In a complex disease, the expression of many genes can be significantly altered, leading to the appearance of a differentially expressed "disease module". Some of these genes directly correspond to the disease phenotype, (i.e. "driver" genes), while others represent closely-related first-degree neighbours in gene interaction space. The remaining genes consist of further removed "passenger" genes, which are often not directly related to the original cause of the disease. For prognostic and diagnostic purposes, it is crucial to be able to separate the group of "driver" genes and their first-degree neighbours, (i.e. "core module") from the general "disease module".
We have developed COMBINER: COre Module Biomarker Identification with Network ExploRation. COMBINER is a novel pathway-based approach for selecting highly reproducible discriminative biomarkers. We applied COMBINER to three benchmark breast cancer datasets for identifying prognostic biomarkers. COMBINER-derived biomarkers exhibited 10-fold higher reproducibility than other methods, with up to 30-fold greater enrichment for known cancer-related genes, and 4-fold enrichment for known breast cancer susceptible genes. More than 50% and 40% of the resulting biomarkers were cancer and breast cancer specific, respectively. The identified modules were overlaid onto a map of intracellular pathways that comprehensively highlighted the hallmarks of cancer. Furthermore, we constructed a global regulatory network intertwining several functional clusters and uncovered 13 confident "driver" genes of breast cancer metastasis.
COMBINER can efficiently and robustly identify disease core module genes and construct their associated regulatory network. In the same way, it is potentially applicable in the characterization of any disease that can be probed with microarrays.
在复杂疾病中,许多基因的表达可以显著改变,导致出现差异表达的“疾病模块”。这些基因中的一些直接对应于疾病表型(即“驱动”基因),而另一些则代表基因相互作用空间中密切相关的一级邻居。其余的基因包括进一步远离的“乘客”基因,它们通常与疾病的原始原因没有直接关系。为了预后和诊断目的,能够将“驱动”基因及其一级邻居(即“核心模块”)与一般“疾病模块”分开是至关重要的。

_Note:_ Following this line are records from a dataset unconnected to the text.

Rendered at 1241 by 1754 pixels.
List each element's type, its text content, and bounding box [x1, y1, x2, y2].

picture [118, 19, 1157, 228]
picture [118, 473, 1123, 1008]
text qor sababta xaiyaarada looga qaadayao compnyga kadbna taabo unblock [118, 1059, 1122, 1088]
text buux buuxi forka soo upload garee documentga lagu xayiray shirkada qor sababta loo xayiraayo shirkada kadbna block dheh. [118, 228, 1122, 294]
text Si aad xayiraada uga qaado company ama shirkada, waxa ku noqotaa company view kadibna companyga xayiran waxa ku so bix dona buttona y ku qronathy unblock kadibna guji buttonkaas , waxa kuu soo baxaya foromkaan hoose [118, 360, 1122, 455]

我们开发了 COMBINER:基于网络探索的核心模块生物标志物识别。COMBINER 是一种新的基于途径的方法,用于选择高度可重复的有区别的生物标志物。我们将 COMBINER 应用于三个基准乳腺癌数据集,以识别预后生物标志物。COMBINER 衍生的生物标志物表现出 10 倍以上的可重复性,对已知的癌症相关基因的富集程度高达 30 倍,对已知的乳腺癌易感基因的富集程度高达 4 倍。超过 50%和 40%的候选生物标志物分别为癌症和乳腺癌特异性。识别出的模块被叠加到细胞内途径图上,全面突出了癌症的标志。此外,我们构建了一个全局调控网络,交织了几个功能簇,并发现了 13 个有信心的乳腺癌转移“驱动”基因。
COMBINER 可以有效地识别疾病核心模块基因,并构建其相关的调控网络。同样,它有可能应用于任何可以通过微阵列探测的疾病的特征描述。